What Are You Doing With Your Registry Data?
This post was authored by Robert N. Vincent, MD, CM, FACC, chair of the IMPACT Registry Steering Committee
The ACC’s IMPACT Registry is a vehicle to collect data on all pediatric patients and adult patients with congenital heart disease undergoing diagnostic and interventional catheterization procedures. First and foremost, its key objective is to collect data to identify variability in procedures amongst institutions and operators, link variability to outcomes, assess performance, provide benchmarks and implement quality improvement initiatives. Specifically, the intent is to improve the care and outcome of patients with congenital heart disease undergoing cardiac catheterization. It is meant to be used internally to help institutions and operators identify areas for improvement and institute practices to improve outcomes.
Reports consisting of the last 12 months of data are distributed quarterly to participating institutions. These reports contain center specific data as well as aggregate data for all metrics and data elements. Individual institutions are therefore able to compare their data and outcomes to aggregate data, but not to other specific institutions.
How institutions evaluate their reports internally will vary, but without a specific, defined process, the goal of quality improvement is unlikely to be achieved. We recommend centers consider the five “W’s” listed below when evaluating the quarterly report.
Who: Who is looking at them? Is it just one person or a committee? Is everyone involved in the cath procedure present for discussion, or is it just an administrator looking at the data and being happy if metrics are met? Unless all involved personnel are present (physicians, nurses, technicians, administrators, etc.) and active in the discussion of the report, there won’t be a meaningful discussion about quality improvement. Good data are dependent on good data entry. Who is responsible for data entry and data oversight?
What: What are you looking at? Are you just looking at the quality metrics or are you looking at all aspects of the report?

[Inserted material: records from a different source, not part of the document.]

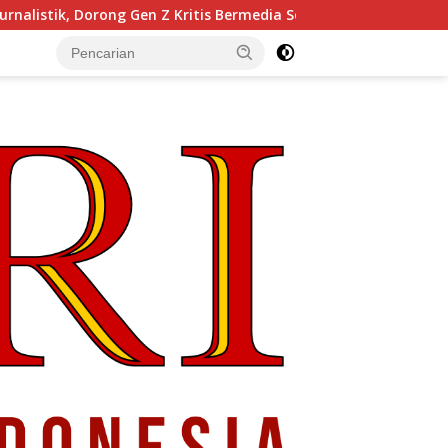
 Z Kritis Bermedia Sosial
Pendiri Beranda Ruang Diskus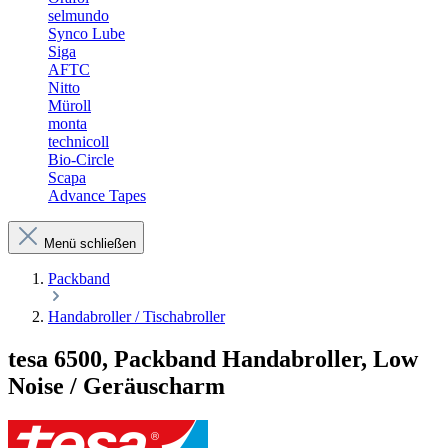
selmundo
Synco Lube
Siga
AFTC
Nitto
Müroll
monta
technicoll
Bio-Circle
Scapa
Advance Tapes
Menü schließen
Packband
Handabroller / Tischabroller
tesa 6500, Packband Handabroller, Low
Noise / Geräuscharm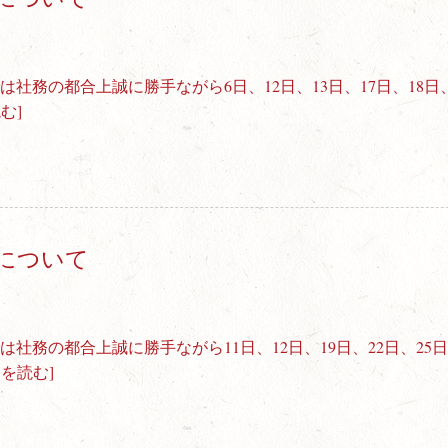
は社務の都合上誠に勝手ながら6日、12日、13日、17日、18日
む]
について
は社務の都合上誠に勝手ながら11日、12日、19日、22日、25
きを読む]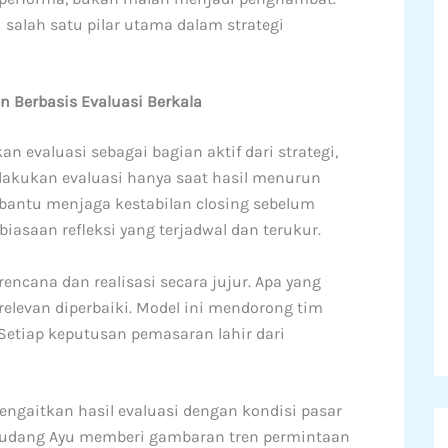
i salah satu pilar utama dalam strategi
 Berbasis Evaluasi Berkala
 evaluasi sebagai bagian aktif dari strategi,
lakukan evaluasi hanya saat hasil menurun
embantu menjaga kestabilan closing sebelum
saan refleksi yang terjadwal dan terukur.
ncana dan realisasi secara jujur. Apa yang
 relevan diperbaiki. Model ini mendorong tim
Setiap keputusan pemasaran lahir dari
ngaitkan hasil evaluasi dengan kondisi pasar
ti Gudang Ayu memberi gambaran tren permintaan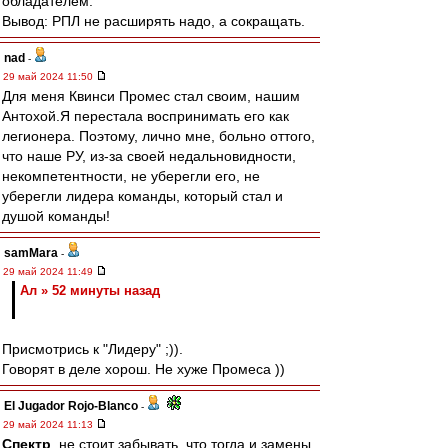
обладателем.
Вывод: РПЛ не расширять надо, а сокращать.
nad
-
29 май 2024 11:50
Для меня Квинси Промес стал своим, нашим
Антохой.Я перестала воспринимать его как
легионера. Поэтому, лично мне, больно оттого,
что наше РУ, из-за своей недальновидности,
некомпетентности, не уберегли его, не
уберегли лидера команды, который стал и
душой команды!
samMara
-
29 май 2024 11:49
Ал » 52 минуты назад
Присмотрись к "Лидеру" ;)).
Говорят в деле хорош. Не хуже Промеса ))
El Jugador Rojo-Blanco
-
29 май 2024 11:13
Спектр
, не стоит забывать, что тогда и замены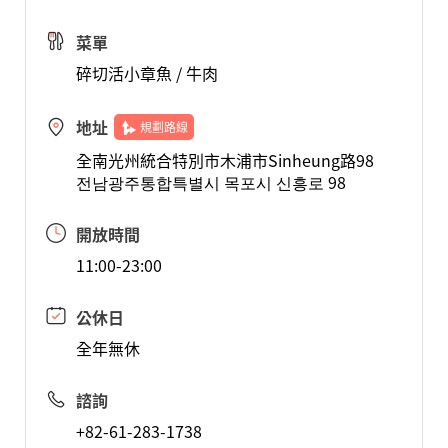
菜單
碎切活小章魚 / 牛肉
地址
規劃路線
全南光州統合特別市木浦市Sinheung路98
전남광주통합특별시 목포시 신흥로 98
開放時間
11:00-23:00
公休日
全年無休
諮詢
+82-61-283-1738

Are you analyzing what these numbers really mean to you and your institution and do they really reflect what is happening within your institution? Are the data correct or have there been data entry errors? They can be fixed. If you identify a problem within the registry outcomes report that you think results from a programming issue, this needs to be relayed to the NCDR. Hospital feedback enhances the quality of reporting.
When: Are there regularly scheduled meetings and do all interested parties attend? Is there really a discussion and exchange of ideas or is someone just reading the report? Are you comparing your results to previous results and looking at areas with declining performance as well as areas showing improvement, or are you just content if things look alright compared to benchmarked data? The intent of having a regularly scheduled meeting is to always keep quality on everyone's mind. Participants should be looking forward to seeing data in terms of looking for improvement, not dreading a report showing below expected outcomes.
Where: Is there a place where this meeting takes place that has access to all information needed for discussions that might occur? It is important to have access not only to the quarterly report, but also to your electronic medical records and quality score cards, as well as catheterization, computed tomography, echocardiogram, magnetic resonance imaging reports and images, etc. When questions about specific issues are raised, are you somewhere where you can retrieve the information to answer them?
Why: Why quality improvement? The answer should be to provide patients with the best cardiovascular care possible. If there is no impetus to analyze the data with the intent of trying to improve, then there is little reason to collect the data. You should be comparing yourself to aggregate data for benchmarking, but more importantly to yourself for improvement.
It is not uncommon for centers to look at the data, compare themselves to the benchmark, see that they fall within the expected ranges, and be happy with that. An alternative is to pick one or two areas that you wish to improve upon and analyze these internally (with every report) to see how you are doing. Quality improvement occurs over time and must be evaluated along a continuum. It is only through time that these data become reflective of what is truly happening in your institution. This is particularly true of rare events that occur in uncommon cases (which are the majority of the cases that we do in congenital cardiology).